§ **Your goal**: Name every person mentioned in the lecture announcement, and give the academic title and department the text assigns to each.

§ **Provided passage**:
Lenwood Heath gave the Clavius Distinguished Lecture in the Department of Computer and Information Science at Fordham University in New York City on Thursday, November 10. Dr. Heath is a professor in the Department of Computer Science at Virginia Tech.
MetaStorm is a joint research project with Liqing Zhang, associate professor in the Department of Computer Science at Virginia Tech, and Amy Pruden, professor in Civil & Environmental Engineering at Virginia Tech. Metagenomics is the capturing of microbial DNA sequence from environmental samples, where the environment might be soil, the ocean, or the human gut, for example. Especially important is that such samples contain multiple species of organisms, so the DNA sequence collected originates from a variety of unknown sources. Modern DNA sequencing results in a large number of short sequences, called reads, that are typically analyzed by using each read as a query to search a large database of known DNA or protein sequences. The accumulated results of such searches indicate what biological entities are present in the sample and what biological functions (proteins) are performed by organisms in the sample. Existing computational pipelines to perform these searches and subsequent analyses tend to be inflexible. We have developed a user-customizable analysis pipeline called MetaStorm that promises to support more targeted investigations of metagenomic data sets. MetaStorm provides the capability of assembling the reads into longer sequences, called contigs, that allow more precise identification of sequence matches. Also, MetaStorm allows the user to provide her own specialized sequence database to guide the search for particular classes of genes, for example, antibiotic resistance genes. MetaStorm is available as a free Web service where users upload their metagenomic data sets, select the desired analyses, and visualize the results in several novel ways.

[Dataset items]
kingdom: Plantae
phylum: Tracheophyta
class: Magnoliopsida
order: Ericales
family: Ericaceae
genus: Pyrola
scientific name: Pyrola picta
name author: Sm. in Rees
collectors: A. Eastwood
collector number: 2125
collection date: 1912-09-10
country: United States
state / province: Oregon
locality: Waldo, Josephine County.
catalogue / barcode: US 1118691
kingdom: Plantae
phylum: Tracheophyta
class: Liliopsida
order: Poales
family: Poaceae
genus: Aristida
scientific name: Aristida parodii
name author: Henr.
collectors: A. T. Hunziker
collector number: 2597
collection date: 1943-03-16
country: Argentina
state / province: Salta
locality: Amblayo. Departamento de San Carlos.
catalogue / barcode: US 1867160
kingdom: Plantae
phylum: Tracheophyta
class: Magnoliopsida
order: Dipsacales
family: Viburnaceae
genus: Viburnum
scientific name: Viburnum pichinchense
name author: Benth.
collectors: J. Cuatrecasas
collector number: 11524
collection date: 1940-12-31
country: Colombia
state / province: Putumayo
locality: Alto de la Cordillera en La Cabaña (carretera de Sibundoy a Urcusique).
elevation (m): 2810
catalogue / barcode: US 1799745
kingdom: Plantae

§ **Solution for this problem**:
- Lenwood Heath: professor, Department of Computer Science, Virginia Tech
- Liqing Zhang: associate professor, Department of Computer Science, Virginia Tech
- Amy Pruden: professor, Civil & Environmental Engineering, Virginia Tech